Here We Go Again Already?




What is it about the economic recovery so far that allows good news to last for only six months at a time before fears rise again and the economy needs another adrenaline fix from the Fed? The pattern has been clearly reflected in the stock market, which saw its historical pattern of making its gains in the winter months and suffering corrections in the summer months even more pronounced in 2010 and 2011.

And here we go again already?

Just when it seemed we could relax, the U.S. economic recovery surprising with its strength, the Greek debt crisis kicked into the bushes, and most global stock markets in impressive six-month rallies, here comes another set of dark clouds and rumbles of thunder.

Global economic reports were unsettling from all directions this week.

The closely watched 17-nation eurozone PMI index, which measures both manufacturing and service sector strength, dropped to 48.7 in March. That was the eurozone PMI’s third straight monthly reading beneath 50, which is the dividing line between expansion and recessionary contraction, indicating Europe is sinking deeper into recession..

The similar HSBC PMI index for China, the world’s second largest economy, shocked markets, coming in at 48.1, its fifth straight monthly reading beneath 50.

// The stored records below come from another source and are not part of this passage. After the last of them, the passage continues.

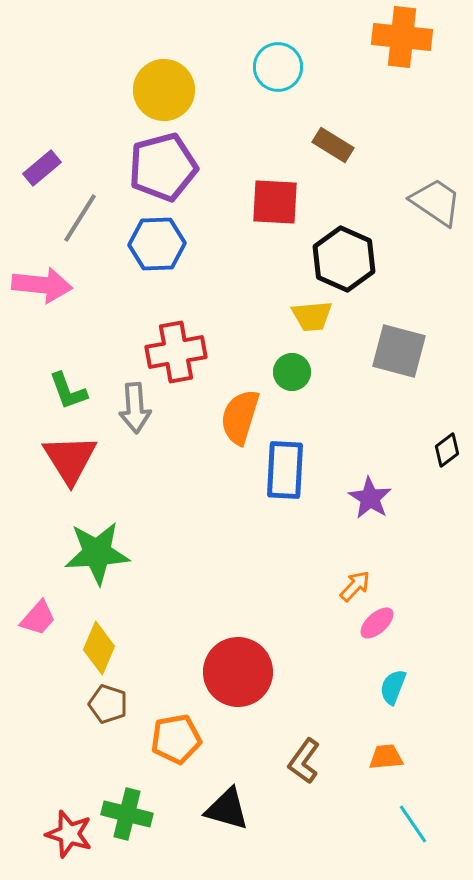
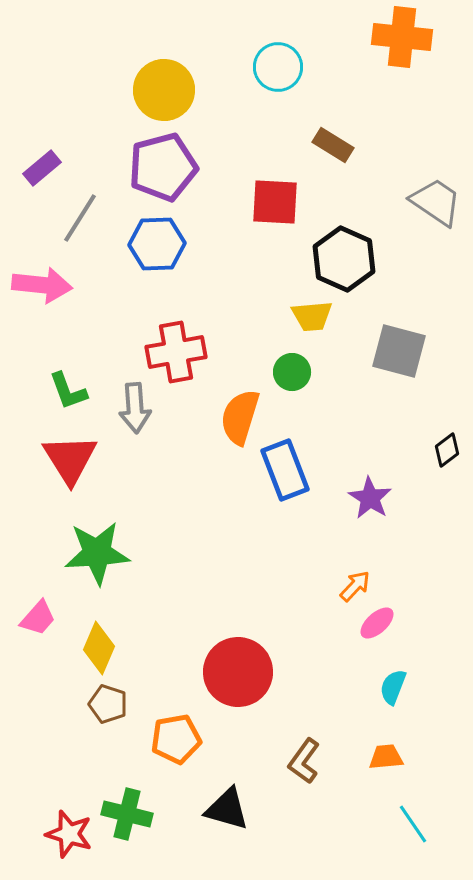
blue rectangle: rotated 24 degrees counterclockwise
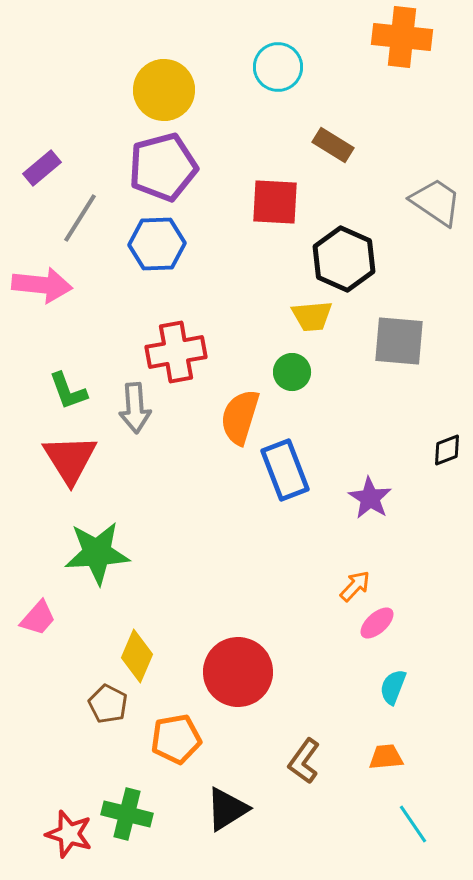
gray square: moved 10 px up; rotated 10 degrees counterclockwise
black diamond: rotated 16 degrees clockwise
yellow diamond: moved 38 px right, 8 px down
brown pentagon: rotated 9 degrees clockwise
black triangle: rotated 48 degrees counterclockwise
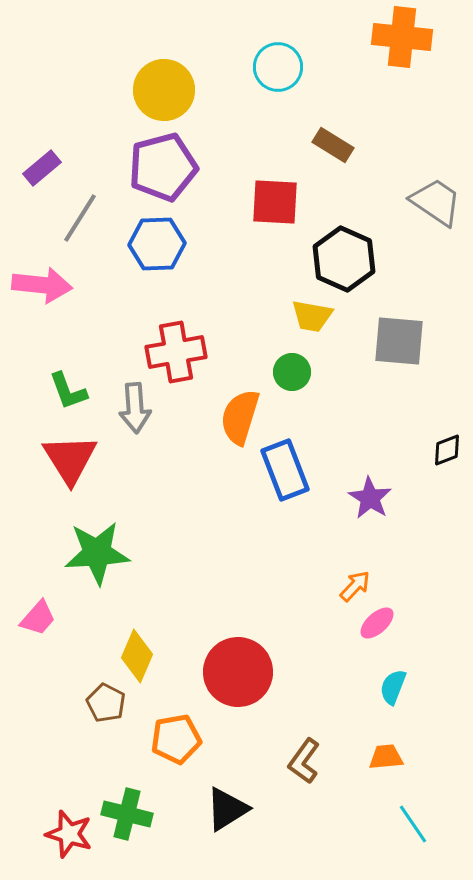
yellow trapezoid: rotated 15 degrees clockwise
brown pentagon: moved 2 px left, 1 px up
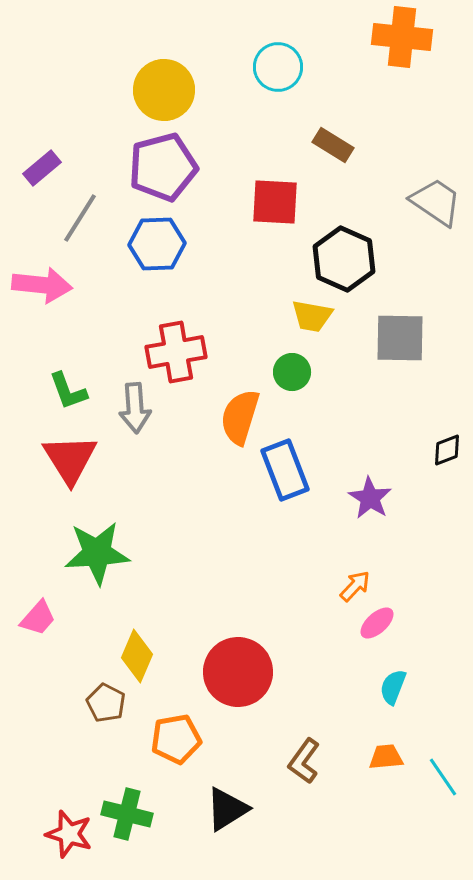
gray square: moved 1 px right, 3 px up; rotated 4 degrees counterclockwise
cyan line: moved 30 px right, 47 px up
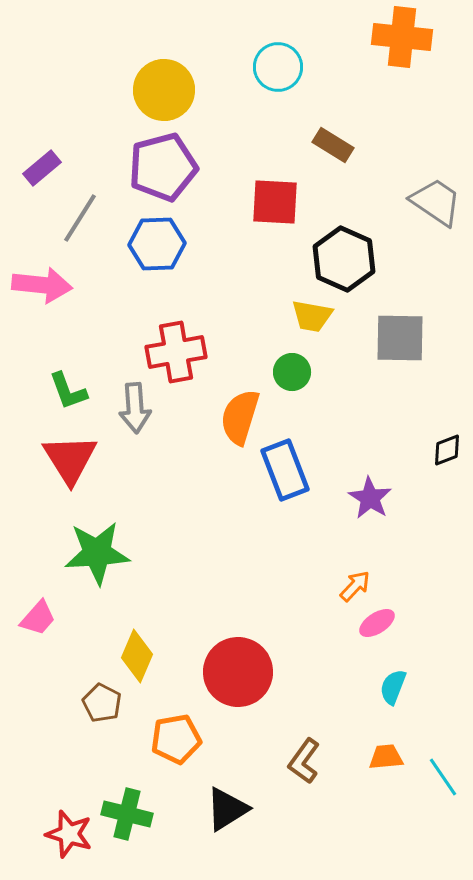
pink ellipse: rotated 9 degrees clockwise
brown pentagon: moved 4 px left
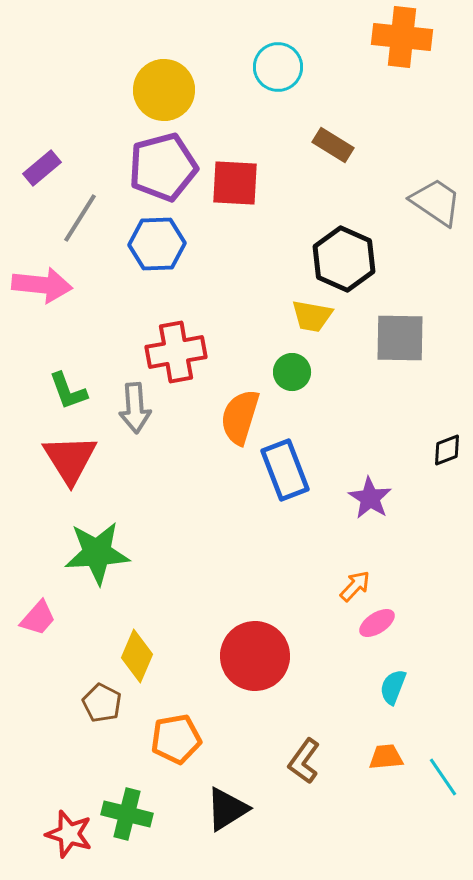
red square: moved 40 px left, 19 px up
red circle: moved 17 px right, 16 px up
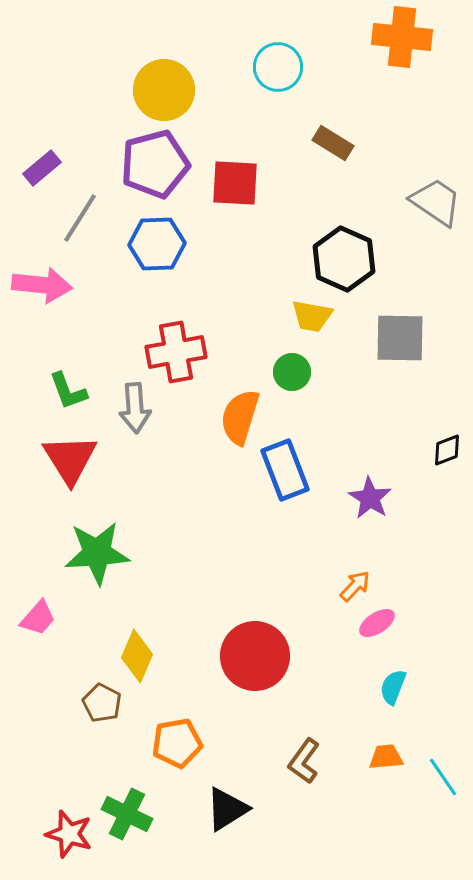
brown rectangle: moved 2 px up
purple pentagon: moved 8 px left, 3 px up
orange pentagon: moved 1 px right, 4 px down
green cross: rotated 12 degrees clockwise
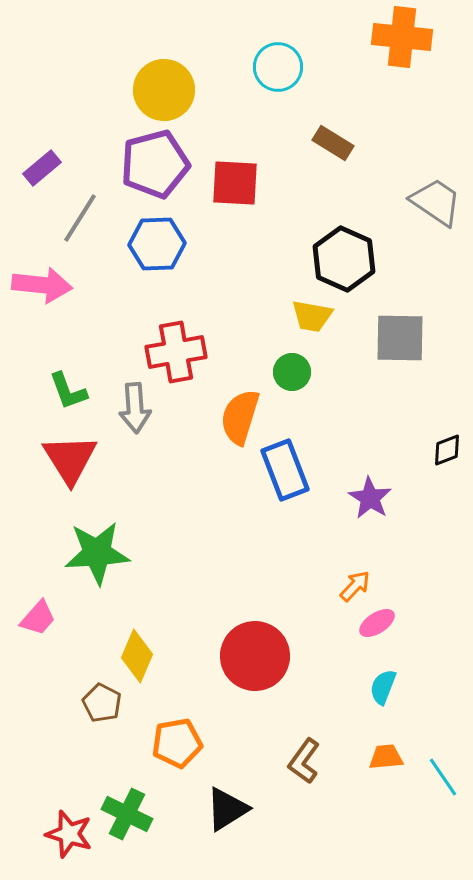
cyan semicircle: moved 10 px left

Worries also rose in the Latin America region on warnings from the World Bank that “more than other regions, commodity exporting countries in Latin America [like Brazil and Argentina] would be vulnerable to any decline in commodity prices that might accompany a credit event in Europe.”

At the same time, a research report on Latin America from JP Morgan noted the importance of China, a major buyer of commodities and raw materials from the region, saying, “China’s influence in driving Latin America’s growth has increased sharply since 2008, so whatever happens in China’s economy matters for Latin America even more.”

Asia, Europe, Latin America. They’re so far away. Should U.S. investors care?

Absolutely. Global economies have always tended to move in tandem, into and out of good times and bad times pretty much simultaneously. That tendency has become more pronounced over the last 20 years as countries around the world have become even more dependent on exporting their raw materials and manufactured goods to each other.

So, if other major global economies are experiencing slowing economic growth, some even sliding back into recessions, how reasonable is it to expect the U.S. to escape a similar fate?

Already we may be seeing early warning signs in this week’s U.S. economic reports.

Economists were looking for reports from the U.S. housing industry, the first since a month ago, to confirm the economic recovery is spreading into that important sector.

Unfortunately, the reports were disappointing. They were that new housing starts unexpectedly fell 1.1% last month, existing home sales fell 0.9%, the inventory of unsold homes jumped 4.3%, and new home sales fell 1.6% (compared to the consensus forecast that they would rise 3.8%).

The U.S. stock market stumbled some in reaction to the arrival of global dark clouds, while elsewhere, markets in France and Hong Kong plunged more than 3% for the week, markets in Brazil, China, and Germany more than 2%.

Meanwhile, areas often perceived as safe havens, gold and U.S. treasury bonds, which had fallen to multi-week lows, bounced back some as money flowed back into them.

One week is not a reason for concern.

But this week’s darkening economic clouds just as another six-month cycle from last October’s low rolls around, and with 1st quarter earnings reports just two weeks away, are reasons for investors to remain cautious and alert.

Community Talk

Re: Here We Go Again Already?

This may at first glance appear as a simple answer to your query as to WHY market sentiment cycles on and off over 6 months periods, but we need to consider the fundamentals and filter out the "noise" that is generated by the government and the FED, and bankers in general through the media largely controlled by the powers that be.

The primary reason our economies have been stablilized and fundamentals have not really made any major improvements is because we have an unsound and ultimately unsustainable monetary system based on DEBT!  How can an economy become sound when money is created out of thin air, or perhaps I should say backed by nothing but the hot air of politicians who spend like drunken sailors on shore leave, and that is being kind to sailors. When .40c of every dollar the government spends is borrowed, (creating more debt) and governments already in unpayable debt situations are bailed out (Greece) so they can meet their interest payements and prevent a total meltdown of the system, HOW is any confidence and sound future planning possible?

Without SAVINGS there can be no sound accumulation of capital for growth and expansion that would create needed jobs, but where is the incentive to save when interest rates are below the level of acknowledged inflation let alone the REAL inflation hidden from the masses?

Talk about being between "a rock and a hard place" raising interest rates to a level that would make savings attractive would make current debt levels unpayable, but why should that be a surprise? When our currency supply (I won't dignify our present fiat system by calling it money when our paper I.O.U.s are effectively COUNTERFEIT) is dependent on people going into DEBT to borrow it into existence, since only the principal is ever created, the interest CAN only accumulate as a pyramid of debt that must in time collapse of its own weight on the economy.

Gold and silver may well be one of the few ways to preserve purchasing power in the present environment of crony capitalism where bad actors get bailed out and prudent working people and savers have their life's work STOLEN by white collar criminals.